Lansing Mayor Virg Bernero said he's not sure, but it's time that cities outside Detroit get a crack at the jobs and economic development potential of casinos, instead of seeing the money flow to other parts of the state.

"That's our money they're luring away," Bernero said. "I want that money reinvested here. Lansing will get a casino. The only question is when and where. I want it downtown as soon as possible."

But Michigan First and Michigan Is Yours also each want a casino in Lansing -- that would make three -- and the overlap among the competing plans highlights serious questions: Can Michigan's casino market handle a slew of new casinos, and if so, how many?

In southeast Michigan, gamblers already can easily drive to casinos in Detroit and Windsor. There will be one more option when the Hollywood Casino Toledo opens in Ohio in late May.

Adding casinos in Detroit and its immediate suburbs and Port Huron would saturate the market, said Frank Fantini, editor and publisher of Fantini's Gaming & Lodging Reports. He said putting so many casinos in metro Detroit would be "extreme, because you're not dealing with a destination market."

Michigan now has 22 tribal casinos in addition to Detroit's three, and analyst Jake Miklojcik said it's not likely that government officials would permit the number to double -- or that banks would finance so many new casinos.

He said, however, the Michigan market has room for more casinos, perhaps a 20% expansion.

The American Gaming Association ranks Detroit the nation's fifth biggest casino market.

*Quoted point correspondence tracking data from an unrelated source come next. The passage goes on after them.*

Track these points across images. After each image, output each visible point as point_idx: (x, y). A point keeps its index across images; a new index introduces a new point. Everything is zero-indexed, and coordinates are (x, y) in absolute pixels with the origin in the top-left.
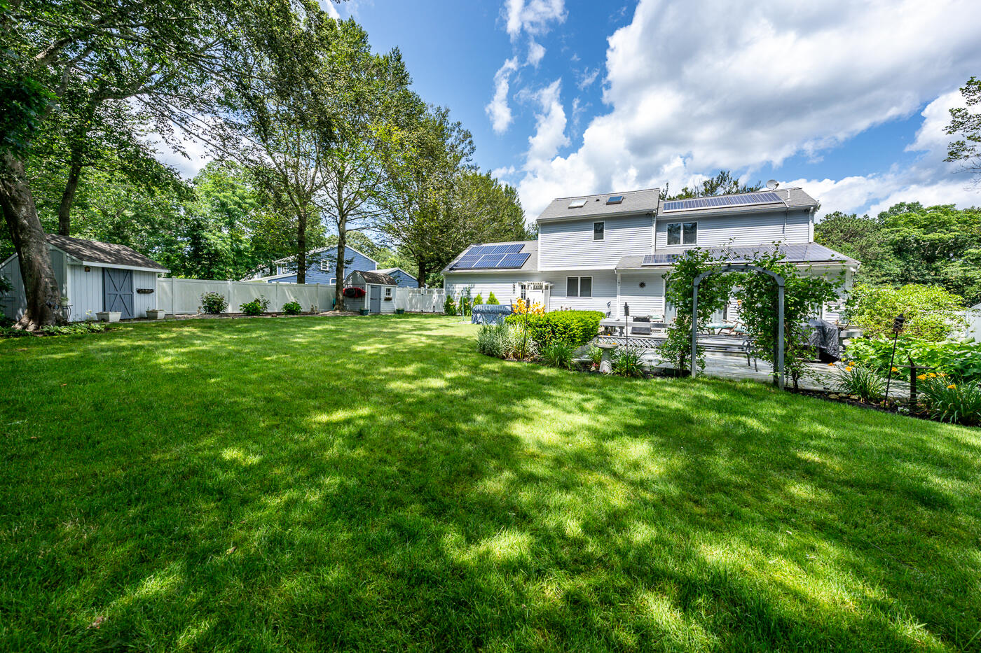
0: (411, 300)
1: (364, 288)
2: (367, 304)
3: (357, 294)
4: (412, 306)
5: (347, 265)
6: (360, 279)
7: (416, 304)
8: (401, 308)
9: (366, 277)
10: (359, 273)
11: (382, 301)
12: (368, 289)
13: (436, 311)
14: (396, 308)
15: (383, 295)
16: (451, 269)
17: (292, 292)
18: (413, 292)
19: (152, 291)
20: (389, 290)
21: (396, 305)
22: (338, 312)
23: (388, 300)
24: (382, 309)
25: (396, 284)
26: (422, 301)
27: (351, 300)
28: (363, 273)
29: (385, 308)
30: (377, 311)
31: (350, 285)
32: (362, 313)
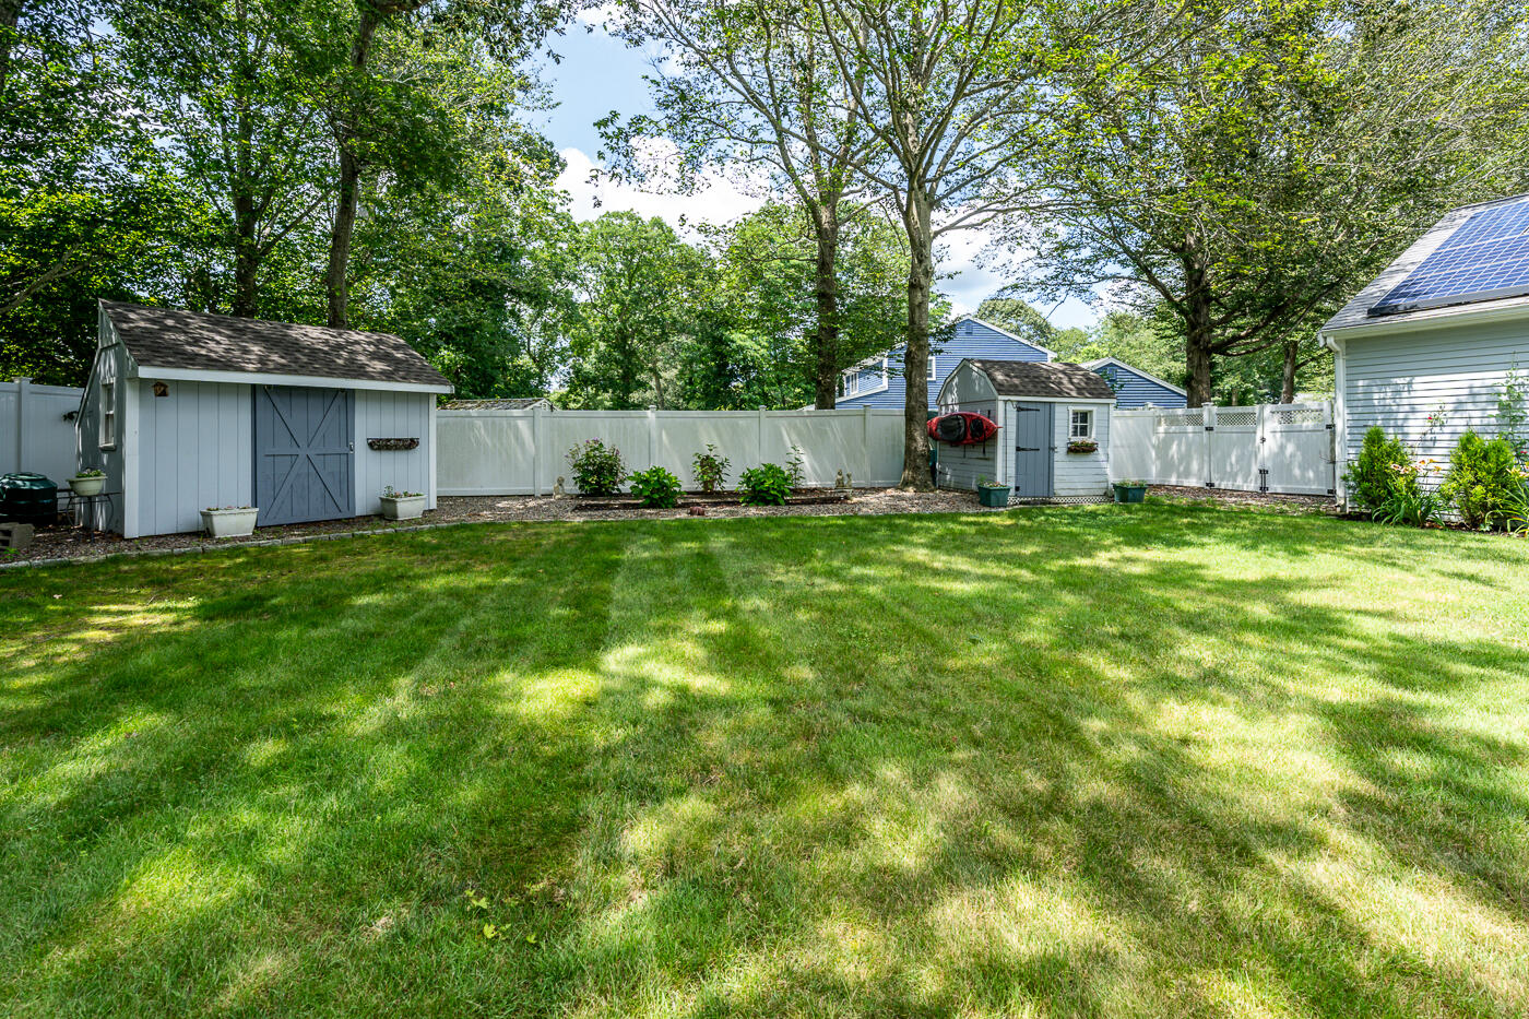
0: (1163, 448)
1: (991, 414)
2: (1005, 468)
3: (973, 434)
4: (1168, 466)
5: (941, 346)
6: (980, 386)
7: (1186, 458)
8: (1132, 479)
9: (1000, 377)
10: (976, 367)
11: (1060, 455)
12: (1005, 416)
13: (1275, 487)
14: (1113, 479)
15: (1063, 434)
16: (1376, 313)
17: (799, 434)
18: (1172, 421)
19: (410, 444)
20: (1084, 416)
21: (1112, 467)
22: (910, 492)
23: (1081, 450)
24: (1057, 486)
25: (1110, 395)
26: (1208, 451)
27: (957, 452)
28: (988, 366)
29: (1070, 478)
30: (1041, 492)
31: (952, 405)
32: (987, 498)
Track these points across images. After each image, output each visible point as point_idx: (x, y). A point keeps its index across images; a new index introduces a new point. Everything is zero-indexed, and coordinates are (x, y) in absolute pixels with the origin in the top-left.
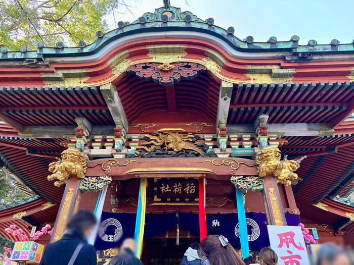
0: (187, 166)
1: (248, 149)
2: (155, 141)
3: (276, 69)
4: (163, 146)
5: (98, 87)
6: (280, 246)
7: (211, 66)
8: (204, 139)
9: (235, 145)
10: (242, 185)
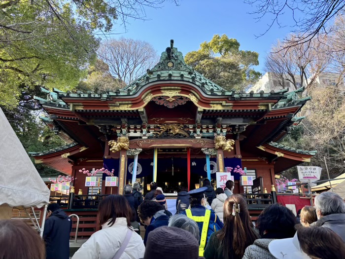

And it's a lucrative industry statewide, employing about 19,800 people last year in Detroit and tribal casinos, by the state's estimate.

Detroit's casinos in 2010 paid nearly $100 million to the state's school aid fund and nearly $164 million in Detroit wagering taxes, according to the Michigan Gaming Control Board. Tribal casinos paid more than $61 million in taxes to the state and local governments in 2010.

"For any one community, it could be a nice shot in the arm" to open a casino, Miklojcik said. "Could Flint have a successful casino? Yes. Would it rely on pulling from other casinos? Probably."

Nye said that risk is too great.

"In Michigan, we are in a mature casino gaming market," Nye said. "The pie is not going to grow any larger, so instead, everyone will get a smaller piece of the pie, and in that scenario, you would have a dramatic shift of jobs and revenue from certain areas of the state to another, but without any net economic gain for the state."